Je propose quelques réponses très polémiques. C’est le but du jeu, non ? D’abord, un problème avec la majorité des journalistes, la masse d’entre eux qui fait l’opinion. Leur source d’information majeure, souvent unique, sur les affaires qui impliquent la police, est la police elle-même, par l’intermédiaire de porte-parole officieux que sont les syndicats policiers. Le résultat est celui qu’on peut attendre avec de telles méthodes. Nul. Les chercheurs en sciences sociales. J’ai été très surprise de voir l’accueil fait à l’analyse très critique et très documentée que Didier Fassin (2) a publié l’an dernier sur le fonctionnement d’une BAC de la région parisienne, qui recoupait presque point par point ce qui constituait la matière de mon propre roman.

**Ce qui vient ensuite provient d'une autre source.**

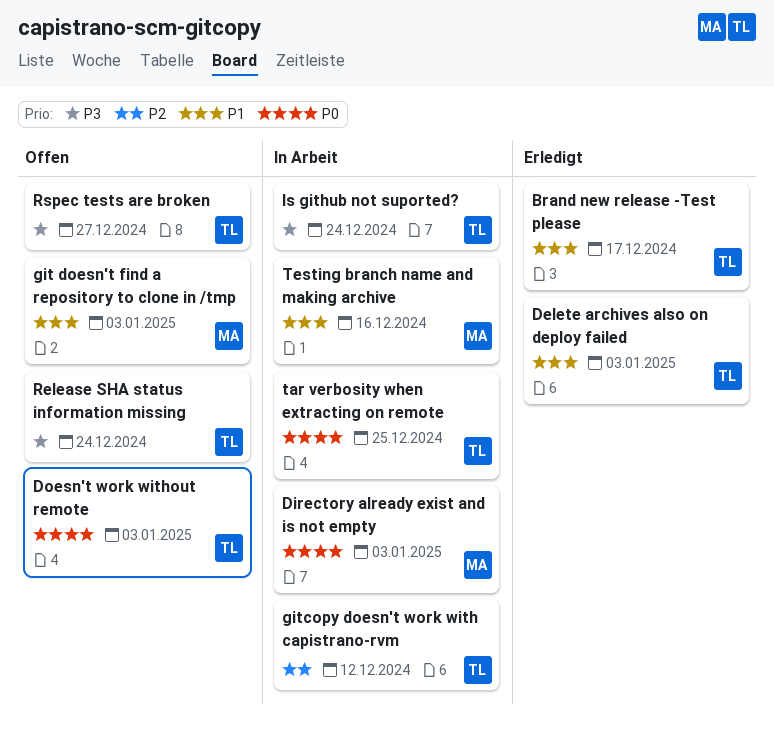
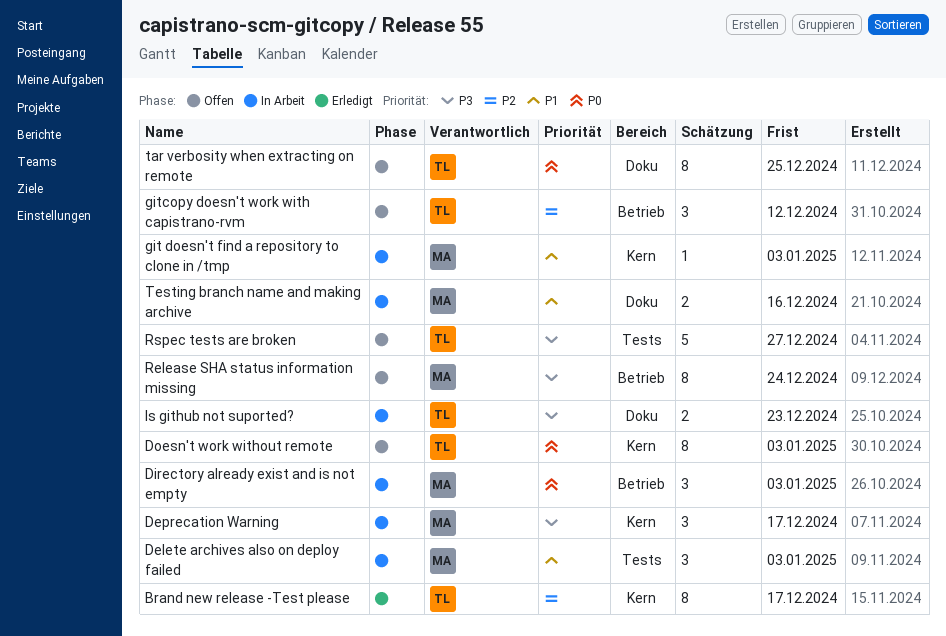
Brand new release -Test please, priority: P1 -> P2
Delete archives also on deploy failed, status: Erledigt -> In Arbeit
Delete archives also on deploy failed, owner: TL -> MA
Deprecation Warning: none -> present
git doesn't find a repository to clone in /tmp, status: Offen -> In Arbeit
gitcopy doesn't work with capistrano-rvm, status: In Arbeit -> Offen
Is github not suported?, due: Dec 24 -> Dec 23
Release SHA status information missing, owner: TL -> MA
tar verbosity when extracting on remote, status: In Arbeit -> Offen

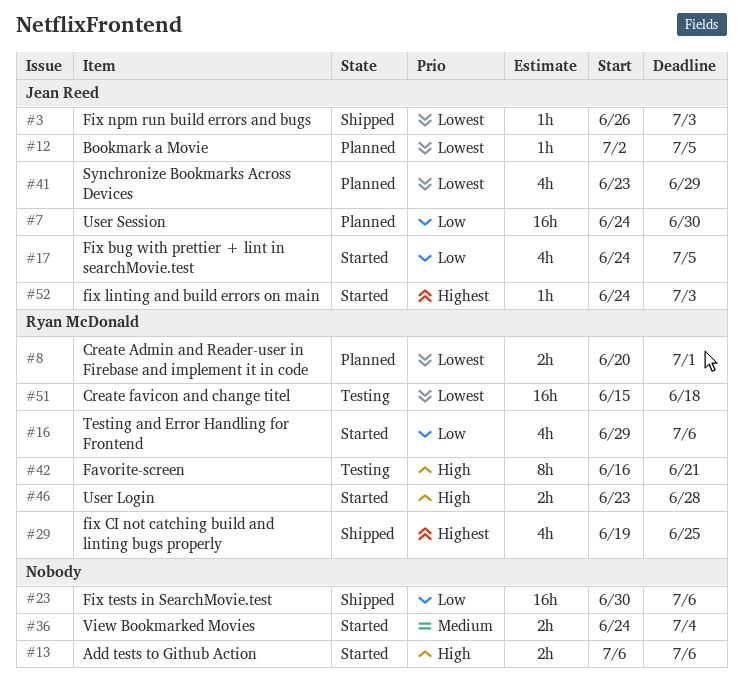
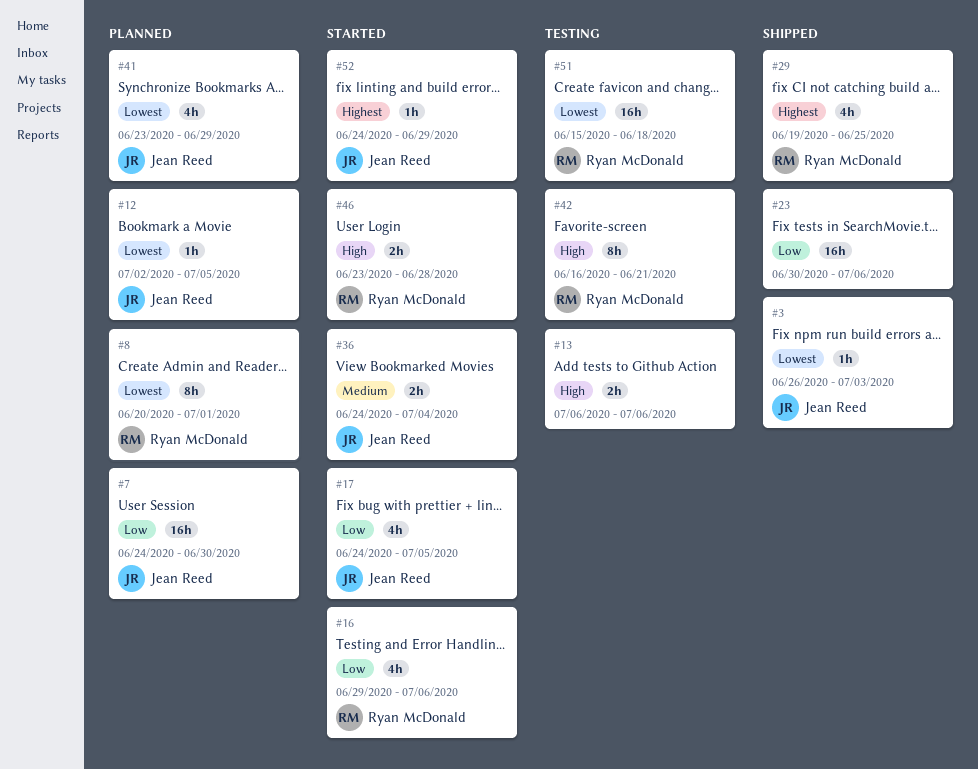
#8, estimate: 2h -> 8h
#13, status: Started -> Testing
#36, owner: none -> Jean Reed
#52, due: Jul 3 -> Jun 29

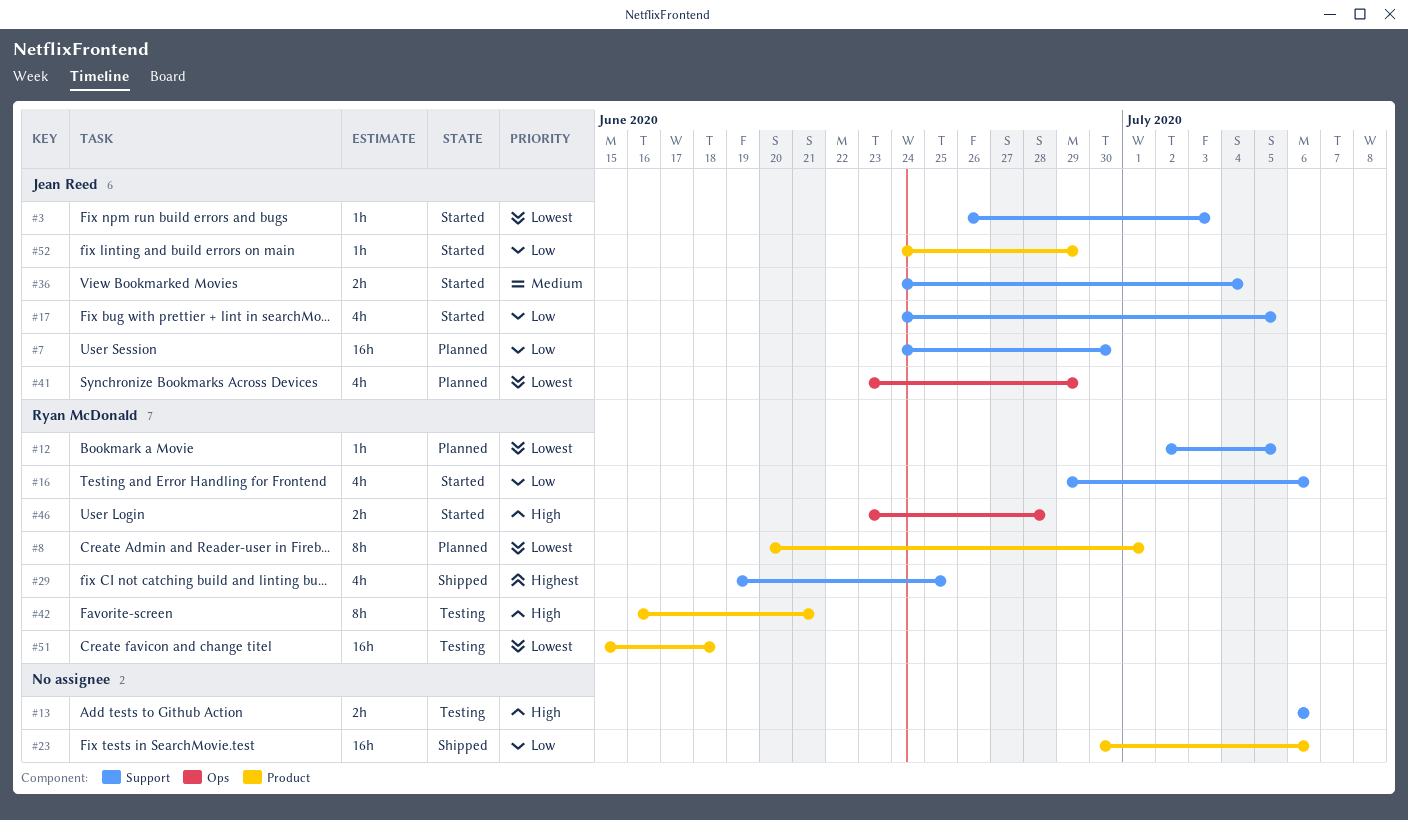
#3, status: Shipped -> Started
#12, owner: Jean Reed -> Ryan McDonald
#52, priority: Highest -> Low

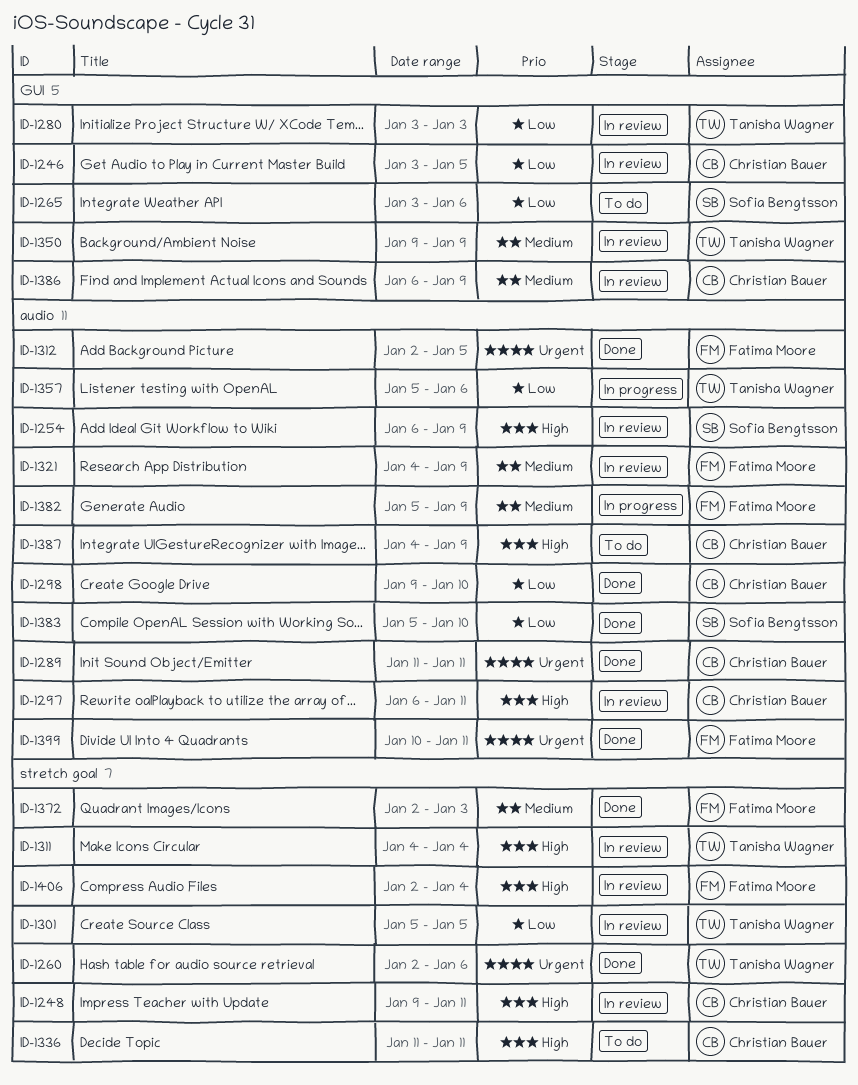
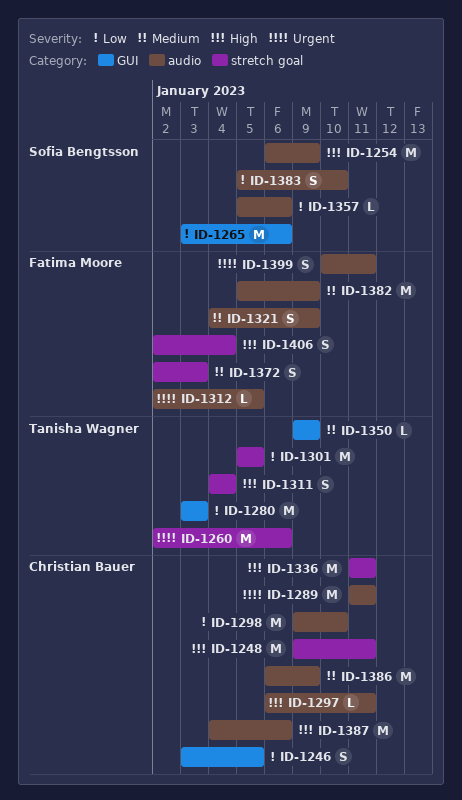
ID-1357, owner: Tanisha Wagner -> Sofia Bengtsson
ID-1386, label: GUI -> audio
ID-1387, due: Jan 9 -> Jan 6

La réaction des «chers collègues» a été : «C’est peut-être vrai, on a des doutes, mais si c’est vrai, il ne peut s’agir que d’un cas isolé.» Les spécialistes de la police ont-ils perdu tout recul par rapport à l’objet de leur étude ? En tout cas, ils n’ont pas rempli de façon satisfaisante leur rôle de signal d’alerte. Les juges. Là, les responsabilités sont très lourdes. La justice a couvert presque systématiquement et par tous les moyens à sa disposition les dérapages policiers face à la population. Pour me faire bien comprendre, je prends un exemple. En 1997, un policier d’une BAC, à Fontainebleau, abat d’une balle dans la nuque un jeune de 16 ans au volant d’une voiture en fuite. Il plaide la légitime défense. En 2001, la Cour de cassation confirme la légitime défense, en se référant à un arrêt de la Cour de 1825 qui donne, pour les policiers, une définition très extensive de la légitime défense. Les juges savent, et choisissent. Ce choix de politique judiciaire est le pivot du sentiment d’impunité qui fonde toutes les dérives policières, en particulier celles des BAC.
Enfin, et ce n’est pas la moindre des raisons, la façon dont les policiers eux-mêmes voient leur profession. Le corps de la police doit être opaque face à l’extérieur et soudé à l’intérieur. Quelques règles de vie : un policier doit toujours être solidaire de tous ses collègues, quelles que soient les circonstances, il ne doit jamais témoigner contre un de ses collègues, et ne jamais avouer une faute. Le faux témoignage, rédigé en groupe de préférence, est un mode de fonctionnement courant dans la police, et pour ma part, dans les procès que j’ai fréquentés, je ne l’ai jamais vu sanctionné par la justice. Cette solidarité à toute épreuve a un nom : c’est l’omertà mafieuse. Tous ceux qui prennent part au fonctionnement de l’institution policière (hiérarchie policière, juges) en connaissent la réalité, mais l’ensemble de ces dysfonctionnements explique que l’information n’irrigue pas, comme elle le devrait, la société «civile». Sauf dans des moments de crises ouvertes comme aujourd’hui avec la BAC de Marseille. Les auteurs de romans noirs ont encore de beaux jours devant eux.
(1) Folio, 2010. (2) «La Force de l’ordre», Seuil, 2011.